Acheter du gaz russe avec des roubles seulement, qu’est ce que ça change ?

Ce mercredi, le président russe Vladimir Poutine n’a pas techniquement joué avec la vanne de gaz, mais c’est tout comme : il a déclaré qu’à partir de maintenant, son pays n’accepterait plus que les paiements effectués dans sa monnaie nationale, le rouble. Une mesure purement vexatoire envers les occidentaux ? Pas forcément.

En annonçant que le gaz russe ne serait plus accessible aux Occidentaux que s’ils le payaient en roubles, et non plus en euros et en dollars, le président russe n’a pas pris qu’une mesure symbolique, et pas que vers l’ouest ; il a octroyé un délai d’une semaine aux autorités russes pour élaborer tout un nouveau système de transaction. Mais pour le marché de l’énergie et les relations internationales, qu’est ce que ça change ?

Renforcer le rouble et mettre la pression sur l’ouest. La valeur de la devise russe s’était effondrée depuis l’invasion du 24 février dernier. Mais en donnant une raison aux opérateurs étrangers d’acheter des roubles, même contraints et forcés, le président russe renforce sa valeur sur le marché : celle-ci vient de se renforcer face à l’euro et au dollar. Alors qu’un rouble valait 0,0069 euro le 22 mars, il est depuis remonté à 0,0093. Si les Occidentaux refusent ces nouvelles conditions, ils n’auront plus de gaz russe. S’ils l’acceptent, ils soutiendront alors le cours du rouble et annuleront une partie de l’effet des sanctions économiques.

Se rendre moins dépendant du dollar et renforcer l’autarcie. Ce n’est pas nouveau : Moscou cherche depuis longtemps à restreindre la dépendance de son économie à la valeur dominante, le dollar américain, afin de la rendre moins vulnérable à d’éventuelles sanctions rappelle BFM Business. C’est aussi une manière d’effriter cette domination du billet vert en imposant l’usage d’autres monnaies sur la scène internationale. Une stratégie qui, toutefois, a peu de chance d’avoir grand effet si d’autres pays ne suivent pas ; le rouble n’étant pas spécialement intéressant pour d’autres pays qui pourraient être tentés par une alternative.

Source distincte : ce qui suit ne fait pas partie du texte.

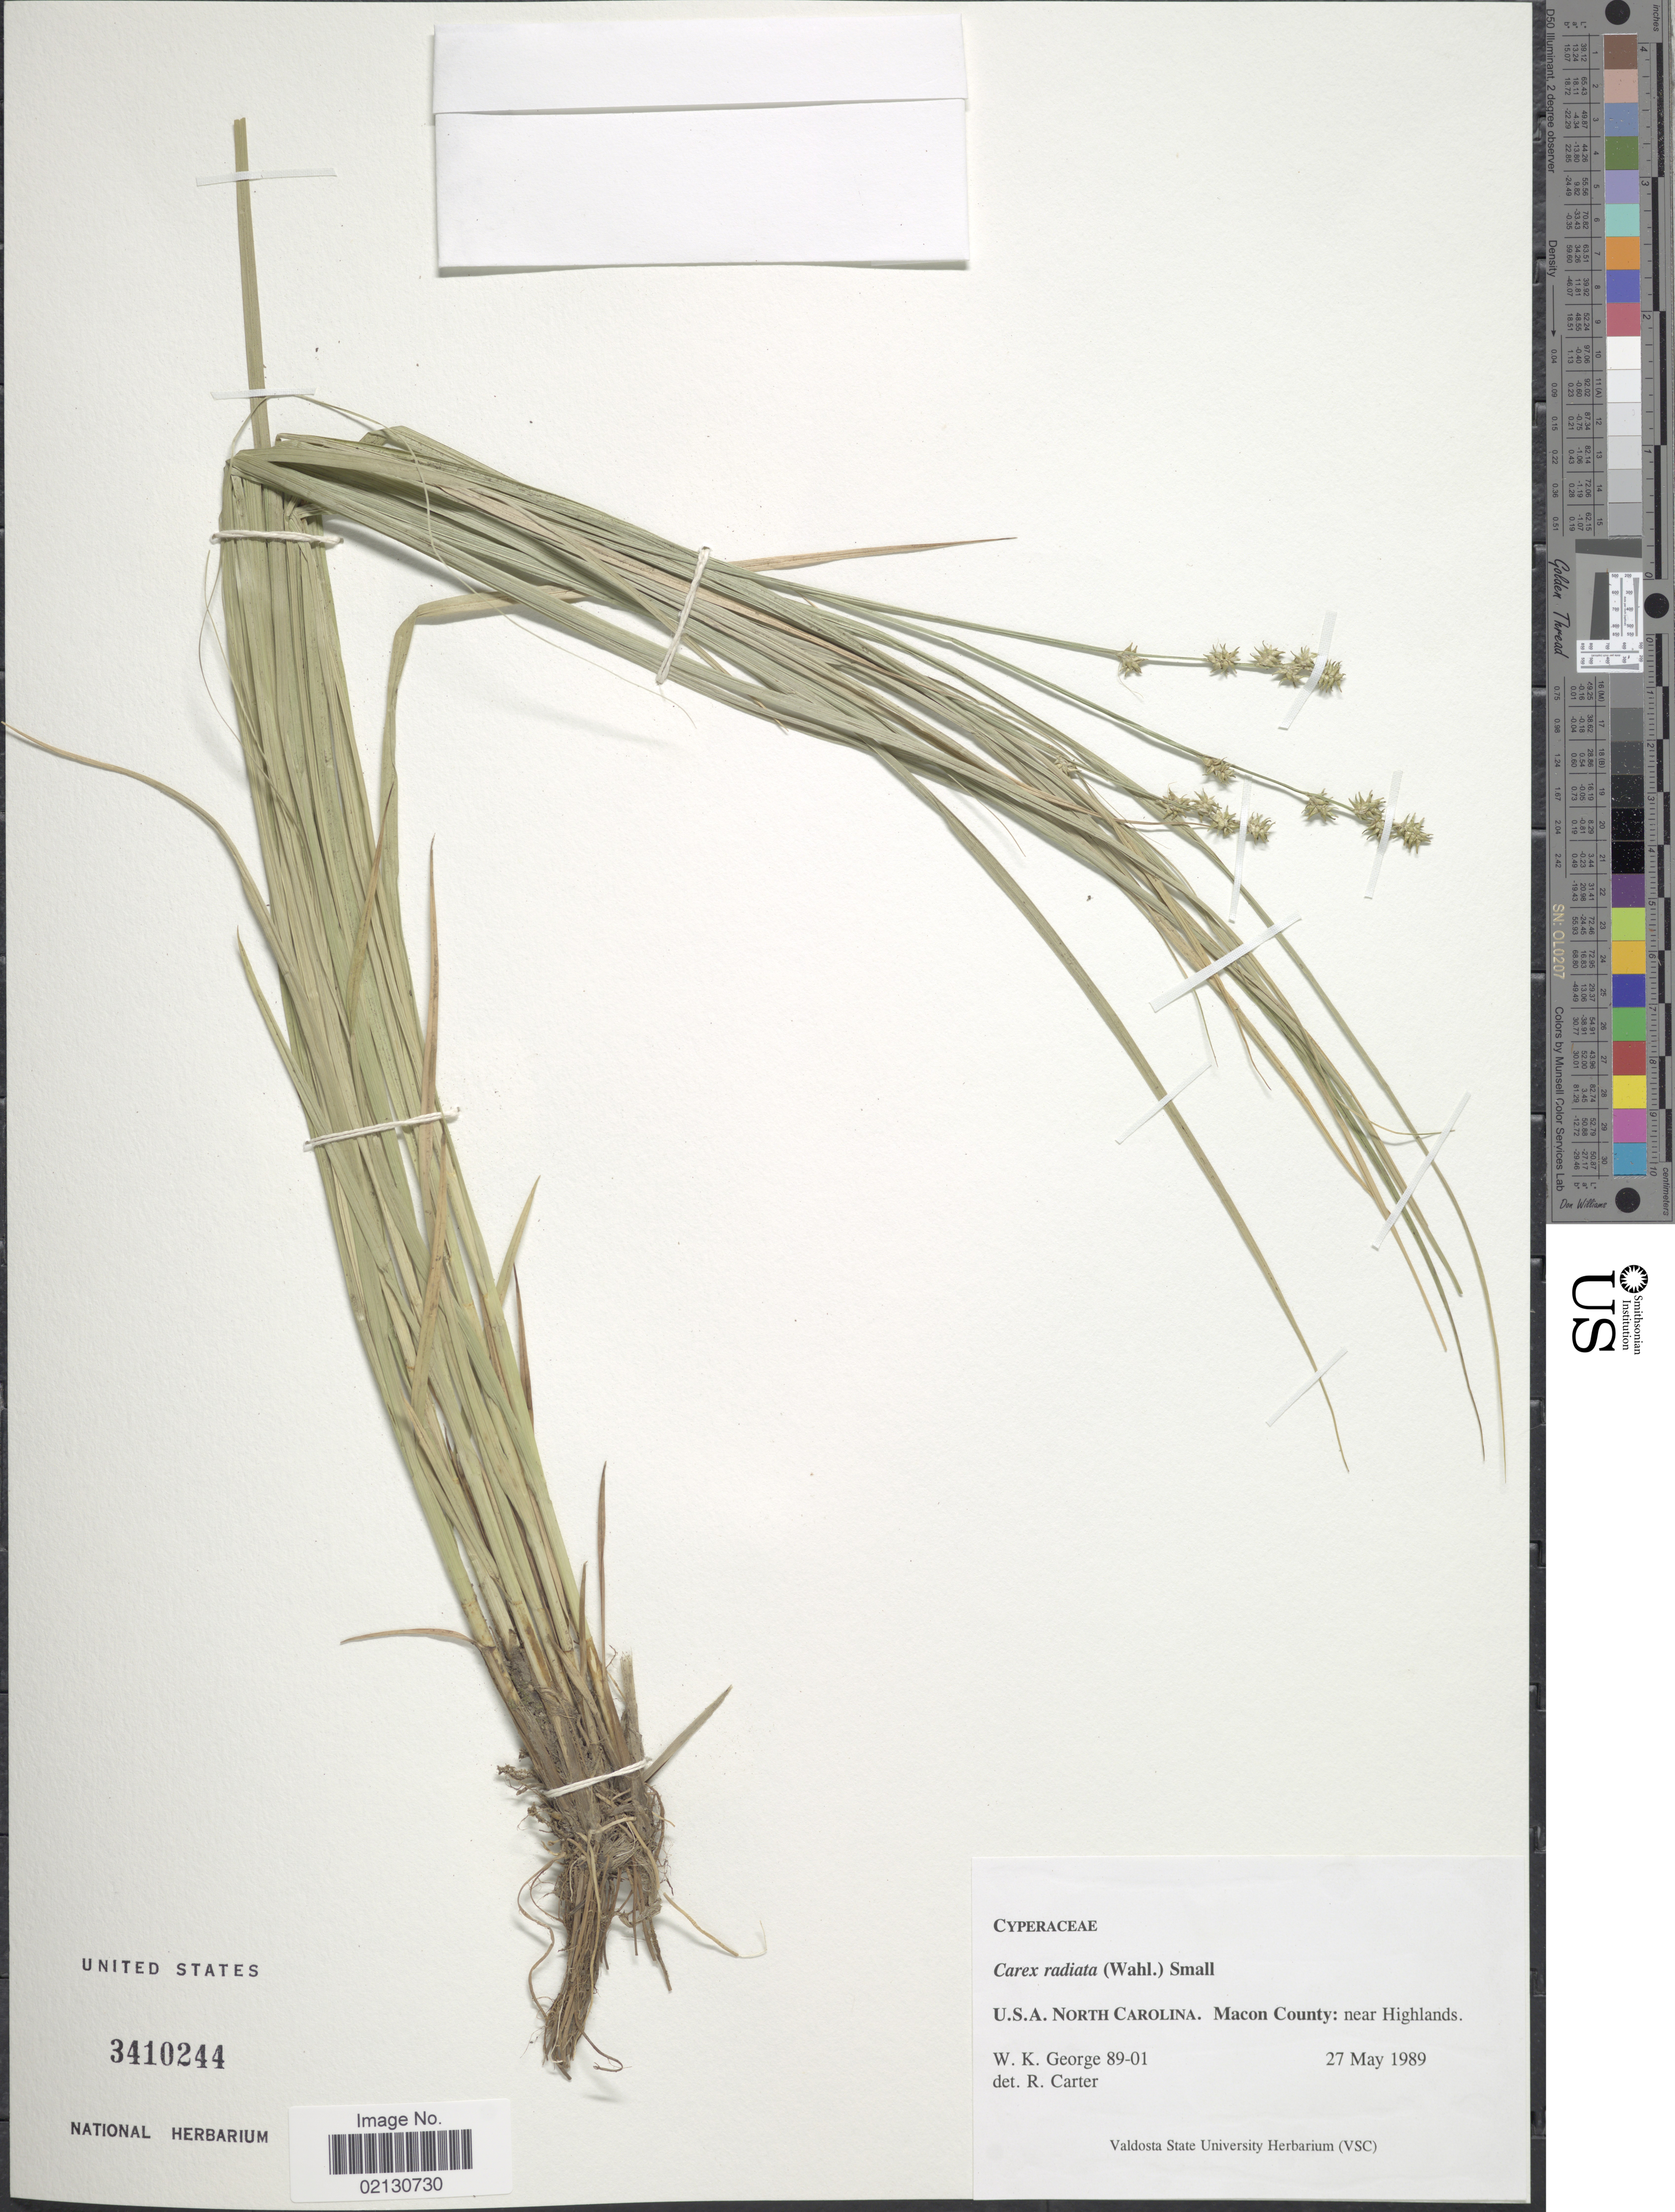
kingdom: Plantae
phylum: Tracheophyta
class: Liliopsida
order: Poales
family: Cyperaceae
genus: Carex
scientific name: Carex radiata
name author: (Wahlenb.) Small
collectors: W. George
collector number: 89-01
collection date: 1989-05-27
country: United States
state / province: North Carolina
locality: Macon County: near Highlands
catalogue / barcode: US 3410244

Une manière d’empêcher les entreprises russes d’accumuler des dollars ? Antoine Levy, professeur au MIT Economics, considère que d’un point de vue économique, la différence est quasiment anecdotique: « Actuellement, l’importateur européen avec ses dollars qui veut acheter du gaz russe envoie ses dollars à Gazprom, qui lui envoie son gaz. Gazprom doit payer ses salaires et coûts en roubles, et vend ses dollars à la banque centrale de Russie contre des roubles. La banque russe doit vendre ses dollars à la banque centrale contre des roubles (obligatoire depuis mars). Le résultat est exactement le même. L’Union européenne a moins de dollars et plus de gaz, Gazprom moins de gaz et plus de roubles, la banque centrale de Russie plus de dollars. A la rigueur, c’est un moyen pour Poutine de s’assurer que les entreprises russes comme Gazprom ne trichent pas en gardant des dollars pour elles, c’est une règle anti-oligarques. » Une manière donc de s’assurer que certains ne se constituent pas un pécule de devises étrangères en prévision des crises à venir.

Mettre les Occidentaux au défi ? La décision de Vladimir Poutine est peut-être, au moins en partie, une manière de rappeler à l’Europe que c’est en Russie que se trouve la vanne à gaz, et que si les Occidentaux veulent de l’énergie, ils doivent suivre les règles du fournisseur. Un quitte ou double en somme : nous faire avouer que nos menaces d’embargo ne sont en fait que du bluff. Un coup de poker qui peut sembler intéressant maintenant, mais qui, à terme, ne ferait qu’inciter les Européens à trouver de nouvelles sources d’énergie pour remplacer leur dépendance au gaz russe. Et donc un pari perdant pour Poutine.